Although allogeneic meniscus transplantation has been shown to be viable and morphologically intact, there is uncertainty regarding the protective effect of the transplanted meniscus on articular cartilage [15-17]. Some authors believe that allogeneic meniscus transplantation has a protective effect on articular cartilage [2], while others hold the opposite opinion [16]. Arthroscopic examination 18 months after meniscal transplantation in our case did not reveal any articular cartilage damage, but it was not enough to prove that allogeneic meniscal transplantation has a long-term protective effect on articular cartilage.

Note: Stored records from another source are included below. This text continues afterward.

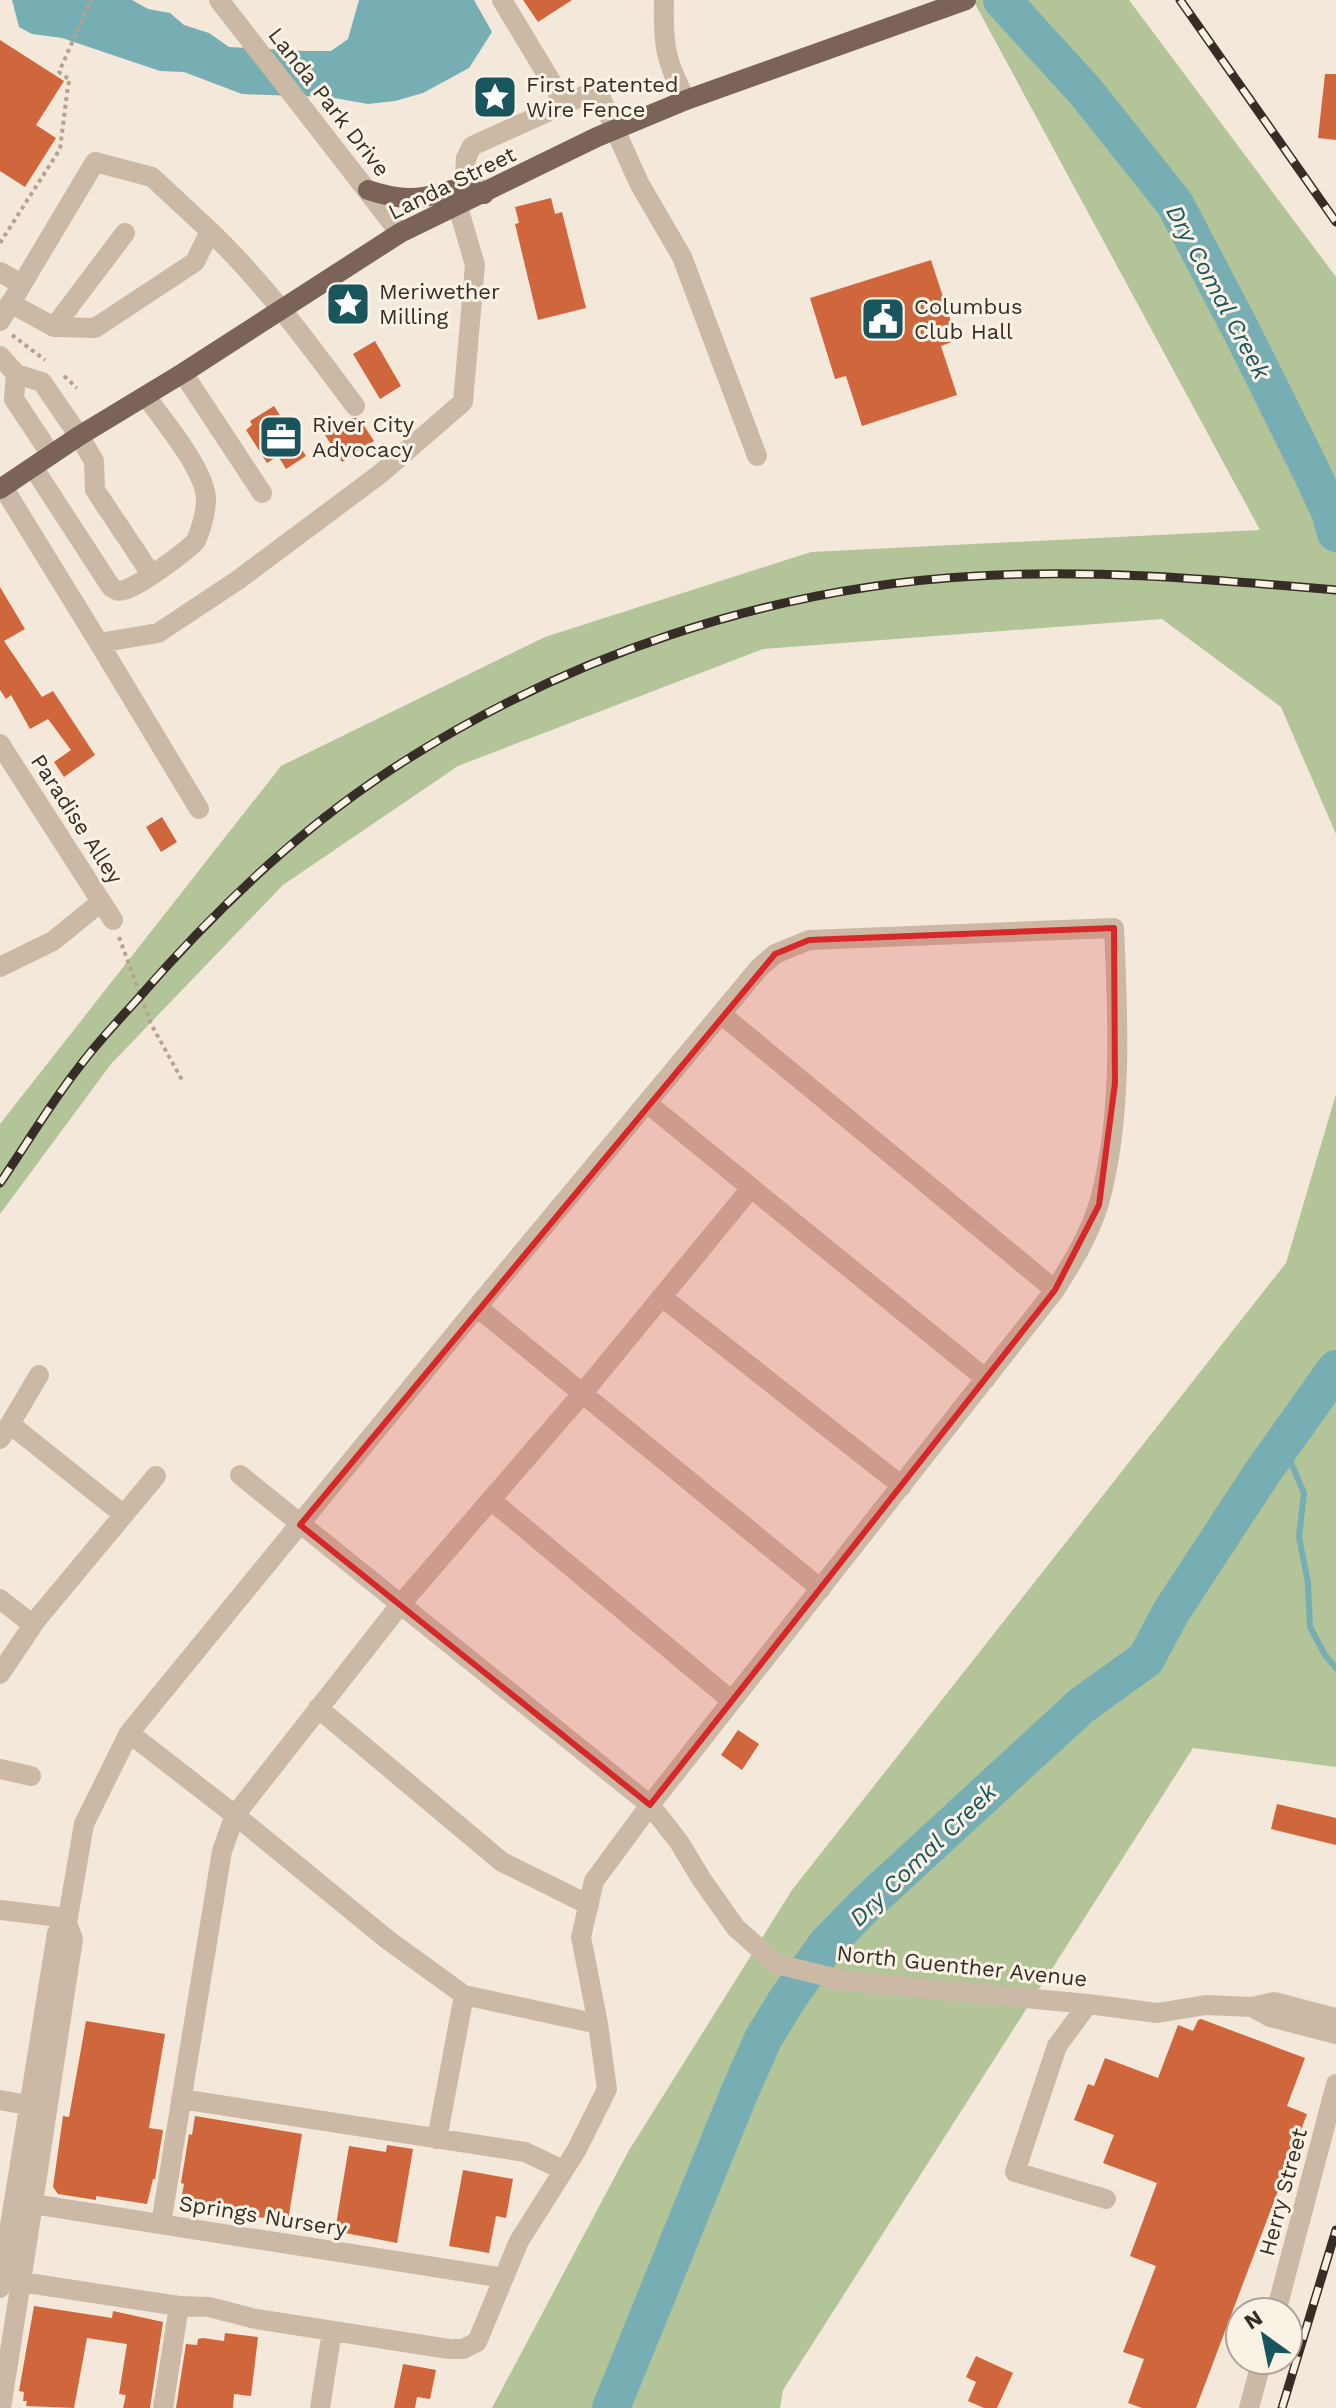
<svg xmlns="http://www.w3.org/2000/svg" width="1336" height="2408" font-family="'Work Sans',sans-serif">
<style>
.green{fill:#b3c499}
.water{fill:#77aeb3}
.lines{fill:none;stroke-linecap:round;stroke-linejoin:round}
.stream{stroke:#77aeb3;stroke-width:6}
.river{stroke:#77aeb3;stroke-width:38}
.building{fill:#cf663c}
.path{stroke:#b8a28f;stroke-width:4;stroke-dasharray:4 4;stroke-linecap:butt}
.minor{stroke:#ccb9a5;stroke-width:20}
.major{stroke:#7b6457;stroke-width:20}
.rail-casing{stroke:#372d27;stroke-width:9}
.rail{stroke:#fbf2e6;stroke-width:6;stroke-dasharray:18;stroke-linecap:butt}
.marked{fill:#d62828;fill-opacity:0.2;stroke:#d62828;stroke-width:6;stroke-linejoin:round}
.labels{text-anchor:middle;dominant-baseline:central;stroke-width:6;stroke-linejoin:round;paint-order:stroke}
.poi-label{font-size:22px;fill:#372d27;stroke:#fbf2e6;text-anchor:start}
.street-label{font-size:22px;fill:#372d27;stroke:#fbf2e6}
.water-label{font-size:24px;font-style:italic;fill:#19555c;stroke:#fbf2e6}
</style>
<rect width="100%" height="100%" fill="#f3e8da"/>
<path class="green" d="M973,0H1129L1336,277V834L1281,707L1162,619L763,649L458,766L283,885L111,1064L0,1214V1124L281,766L545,637L811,552L1260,530Z
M1336,1094V1767L1193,1748L783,2390L780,2408H492L628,2152L792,1890L1286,1263Z"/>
<path class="water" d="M12,0H132L148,9L170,13L184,25L209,33L229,47L305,51H331L348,39L359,0H474L492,32L469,68L423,93L395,101L368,104L329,97L242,94L184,72L160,71L62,38L32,34L19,27Z"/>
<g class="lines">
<path class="stream" d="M1283,1444L1304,1493L1299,1537L1308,1583L1310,1627L1325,1655L1336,1668"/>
<path class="river" d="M1002,0L1085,91L1175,204L1243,334L1311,471L1330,512L1336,533
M611,2408L738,2096L763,2039L788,1998L827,1944L866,1904L1081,1706L1146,1659L1171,1612L1262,1473L1336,1369"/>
</g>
<path class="building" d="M523,0H572L538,22Z
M0,40L64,81L36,125L56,138L25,187L0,171Z
M1325,74H1336V140L1318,138Z
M551,198L555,214L562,212L586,308L538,320L515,224L519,223L515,207Z
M931,260L957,340L941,346L957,395L862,426L846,376L835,379L810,298Z
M375,341L401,386L380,399L353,354Z
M274,406L306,456L286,469L278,456L267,463L246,430L252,425L250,421Z
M350,418H359L374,441L342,462L325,435Z
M0,587L25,629L4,641L42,697L53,691L95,755L64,777L54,762L71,750L48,719L30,729L11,695L6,699L0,690Z
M162,817L177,842L161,852L146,827Z
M738,1730L759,1744L742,1770L721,1755Z
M1277,1804L1336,1818V1845L1271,1829Z
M1201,2019L1305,2058L1287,2106L1307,2114L1196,2408H1142L1128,2403L1144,2359L1123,2352L1156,2266L1130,2256L1157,2183L1103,2163L1114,2135L1074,2120L1088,2084L1094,2086L1105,2058L1158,2078L1178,2025L1193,2031L1198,2020Z
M86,2021L165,2034L149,2128L163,2130L155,2179H153L147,2204L96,2196V2200L58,2194L53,2187L63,2116L69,2117Z
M195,2116L302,2134L288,2221L258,2217L259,2211L181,2200L184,2184L181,2183L189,2134L192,2135Z
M387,2145L413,2149L397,2243L335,2231L349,2146L386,2152Z
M463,2170L513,2179L506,2218L496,2216L489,2253L449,2246Z
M34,2306L112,2318L113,2311L163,2322L150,2408H123L126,2395L119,2394L127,2344L87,2338L74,2408L26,2406L27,2401H23L24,2392L19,2391Z
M225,2333L258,2337L251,2396L234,2394L233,2408H176L186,2344L197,2345L198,2339L203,2338L224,2341Z
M976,2356L1013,2373L997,2408H984L968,2401L976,2382L966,2377Z
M403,2364L436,2370L430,2399L417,2397L415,2408H394Z"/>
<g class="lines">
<path class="path" d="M0,243L60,149L68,85L70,80L59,72L91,0
M12,335L45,360
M64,376L77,388
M119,937L151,1024L182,1080"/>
<path class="minor" d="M219,0L400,233
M502,0L558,93
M664,0C663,45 665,60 686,100
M484,194L465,174L466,158L472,146L585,95L601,98L639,183L682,257L757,456
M210,231C265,284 309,344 355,406
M0,272L21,284
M0,321L95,162L152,177L210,231L195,262L95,328L54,327L10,303
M54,327L125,233
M0,356L16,374L42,382L79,436L94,461L95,490L151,574
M183,373L262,493
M16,374L14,399L51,455
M33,467L111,587C116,590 117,592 124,590C141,585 183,554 196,541C201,529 206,512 206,498C204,468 163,421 146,396
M3,487L99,643L158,633L238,580L380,474L463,402L475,265L458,207
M99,643L199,809
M0,744L113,920
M0,967L53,941L101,902
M721,1014L1055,1290
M647,1103L986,1379
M662,1297L902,1486
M477,1307L821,1589
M10,1424L39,1375
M0,1439L10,1424L124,1515
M240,1475L650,1805L679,1842L702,1880L736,1928L777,1964L845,1981L1088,2004L1157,2013L1206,2005L1252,2007L1274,2002L1336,2018
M491,1500L732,1701
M0,1599L33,1625
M0,1674L37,1619L156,1476
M318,1708L502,1862L589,1905
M129,1733L235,1815L388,1940L464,1995L598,2024
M0,1769L31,1776
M0,1910L68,1918
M1088,2004L1057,2046L1015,2172L1106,2199
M1252,2007L1270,2017L1336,2034
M181,2099L525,2152L563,2170
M0,2100L39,2107
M437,2139L464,1995
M14,2201L504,2278
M161,2224L222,1851L235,1815L400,1605L582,1394L751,1188
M0,2288L57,1933L67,1923
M1276,2312L1336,2084
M1,2408L19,2294L21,2282L73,1939L67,1923L84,1824L129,1733L477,1307L759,968L775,954L809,940L1114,928C1118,1015 1123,1118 1099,1203C1090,1234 1072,1263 1055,1290L650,1805L594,1881L581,1937L598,2024L607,2089L576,2151L519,2241L477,2342L463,2349H449L256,2319L209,2307L179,2306L21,2282L1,2279
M163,2408L179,2306
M320,2408L332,2331
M1249,2408L1262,2360"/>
<path class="major" d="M368,190C387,196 404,200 424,197C453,193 454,182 484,194
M0,489L79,436L183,373L400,233L597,137L686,100L966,0"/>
<g class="rail-casing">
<path id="rail" d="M1180,0L1336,222
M0,1183C26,1145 50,1104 79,1067C96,1044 116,1023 135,1002C210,915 293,834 389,771C562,657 770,587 977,576C1097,569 1216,580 1336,590
M1282,2408L1336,2230"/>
</g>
<use href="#rail" class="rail"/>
</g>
<path class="marked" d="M1114,928L1115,1083L1099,1205L1055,1290L650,1805L300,1525L775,954L809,940Z"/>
<defs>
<g id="sight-square" transform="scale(2.3)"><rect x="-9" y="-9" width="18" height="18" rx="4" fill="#19555c" stroke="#fbf2e6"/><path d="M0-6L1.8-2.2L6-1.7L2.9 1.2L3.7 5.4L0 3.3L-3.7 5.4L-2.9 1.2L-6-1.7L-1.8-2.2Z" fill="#fff"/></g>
<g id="civic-square" transform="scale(2.3)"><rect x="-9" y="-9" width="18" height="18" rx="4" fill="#19555c" stroke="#fbf2e6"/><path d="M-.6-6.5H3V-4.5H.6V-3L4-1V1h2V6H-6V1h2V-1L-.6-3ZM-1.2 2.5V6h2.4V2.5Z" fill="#fff"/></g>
<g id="office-square" transform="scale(2.3)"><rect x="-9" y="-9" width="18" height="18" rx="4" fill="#19555c" stroke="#fbf2e6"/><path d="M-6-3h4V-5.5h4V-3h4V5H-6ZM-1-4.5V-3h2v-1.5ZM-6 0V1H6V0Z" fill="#fff"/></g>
</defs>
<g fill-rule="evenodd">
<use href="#sight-square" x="495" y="97"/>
<use href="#sight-square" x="348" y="304"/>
<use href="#civic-square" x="883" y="319"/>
<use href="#office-square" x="281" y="437"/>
</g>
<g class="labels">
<g class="poi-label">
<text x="526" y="84">First Patented<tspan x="526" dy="25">Wire Fence</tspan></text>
<text x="379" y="291">Meriwether<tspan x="379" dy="25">Milling</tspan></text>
<text x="914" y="306">Columbus<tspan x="914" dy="25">Club Hall</tspan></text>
<text x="312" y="424">River City<tspan x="312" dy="25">Advocacy</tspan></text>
</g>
<g class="street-label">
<text transform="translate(329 102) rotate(52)">Landa Park Drive</text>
<text transform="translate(452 183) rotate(-26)">Landa Street</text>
<text transform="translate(77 819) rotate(57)">Paradise Alley</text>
<text transform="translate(962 1966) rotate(6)">North Guenther Avenue</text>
<text transform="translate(1283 2192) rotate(-75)">Herry Street</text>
<text transform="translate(263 2216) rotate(9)">Springs Nursery</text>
</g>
<g class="water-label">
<text transform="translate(1218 292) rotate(62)">Dry Comal Creek</text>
<text transform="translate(923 1855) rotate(-44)">Dry Comal Creek</text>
</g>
</g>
<g transform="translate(1264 2336) rotate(327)"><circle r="38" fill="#fbf2e6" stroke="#ada39a" stroke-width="2"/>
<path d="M0-6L14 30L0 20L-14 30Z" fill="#19555c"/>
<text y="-12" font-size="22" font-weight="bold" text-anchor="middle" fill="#372d27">N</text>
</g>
</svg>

As with other allogeneic transplants, allogeneic meniscal transplants involve immune rejection. However, the meniscus has a small cellular component and no blood supply to most areas, making it a relatively non-immunogenic organ that is shielded from immune reactions. However, small amounts of chondrocytes and collagen in the meniscus can still express antigens and trigger an immune response. It is now accepted that an immune response may be present in allogeneic meniscus transplants, but not enough to produce significant adverse effects and rejection of the transplanted meniscus [14]. In our group of cases, no significant immune rejection was observed, but postoperative arthroscopic reexamination observed significant synovial congestion, short-term synovial inflammatory reaction and joint effusion in some patients, which may be related to a mild immune reaction triggered by allogeneic meniscus transplantation [1,16].
The results of our cases showed that allogeneic meniscus transplantation could relieve pain and improve function to some extent, and the transplanted meniscus could survive. However, there are still many problems regarding the stability reconstruction and postoperative rehabilitation of the transplanted meniscus [18], and the protective effect of the transplanted meniscus on articular cartilage needs longer-term follow-up studies. Currently, allogeneic meniscus transplantation has not become a standard treatment technique in China, but given the great difficulties in the prevention and treatment of postmeniscectomy complications, this technique could potentially be an option for the relief of osteoarthritis symptoms after meniscectomy [14, 18].